Sanitsuda Ekachai is Assistant Editor at the Bangkok Post and no fan of ousted prime minister Thaksin Shinawatra. In a recent op-ed (16 April 2009: “The lie is out, now see truth for what it is”) she observes: “Thaksin has tapped into real popular frustrations with the status quo. They are fed up with the patron-client and the phuyai system and they want to have freedom of expression in order to make the establishment more transparent and accountable.” She adds: “These are valid demands in any democratic society.”

Just in case you thought that she was weakening in her stance against Thaksin, Sanitsuda continues, “Since there is no platform for them to express themselves openly and safely, they are forced to turn to the fugitive Thaksin whom they adopt as a symbol of challenge against authority.
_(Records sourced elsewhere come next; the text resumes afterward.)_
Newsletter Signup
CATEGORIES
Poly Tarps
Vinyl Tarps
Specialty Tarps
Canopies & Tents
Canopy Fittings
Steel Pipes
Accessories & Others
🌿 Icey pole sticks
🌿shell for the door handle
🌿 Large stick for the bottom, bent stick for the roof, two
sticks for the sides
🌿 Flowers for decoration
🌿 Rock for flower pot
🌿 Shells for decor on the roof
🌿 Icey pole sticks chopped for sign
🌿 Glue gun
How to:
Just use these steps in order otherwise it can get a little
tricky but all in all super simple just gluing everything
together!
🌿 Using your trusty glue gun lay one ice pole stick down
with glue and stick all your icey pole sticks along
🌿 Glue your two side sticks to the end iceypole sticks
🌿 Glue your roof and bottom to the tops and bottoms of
The Songkran riots showed how destructive things can get if their perceived injustice is ignored and whipped up by a powerful demagogue like Thaksin.”
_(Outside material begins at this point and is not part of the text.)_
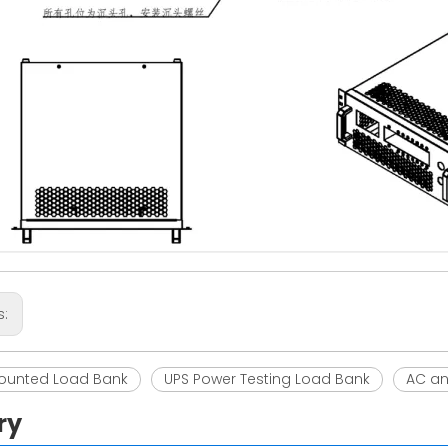
s:
ounted Load Bank
UPS Power Testing Load Bank
AC an
ry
This is at least a step ahead of those at The Nation who claim that all the protestors were bought by Thaksin or the Democrats view that all the rural “luk nong” were misled because they lack education and knowledge.

She continues: “Like it or not, the 2006 coup and the ensuing battles between the yellow and red shirts have opened a floodgate of dissatisfaction against old taboos. Since we cannot turn the tide, the only way forward is to provide a political safety-valve for change. This requires fixing structural inequalities and providing safety for political expression of all shades. It also entails a rethinking of the lese majeste law to strike a balance between cultural reverence and freedom of expression. An open society which allows dissenting views is not only an indicator of political maturity, it is also key to long-term peace. If and when that is the case, Thaksin Shinawatra’s political trantrums will become meaningless.”

This “cultural reverence” notion reflects Sanitsuda’s well-known penchant for rural romanticism and also appears to accept something like the Bowornsak argument about the monarchy and  lesè majesté. However, as she has done in the past in different contexts, Sanitsuda now needs to ask who it is that has created a society that is full of taboos, injustice, inequality and repression.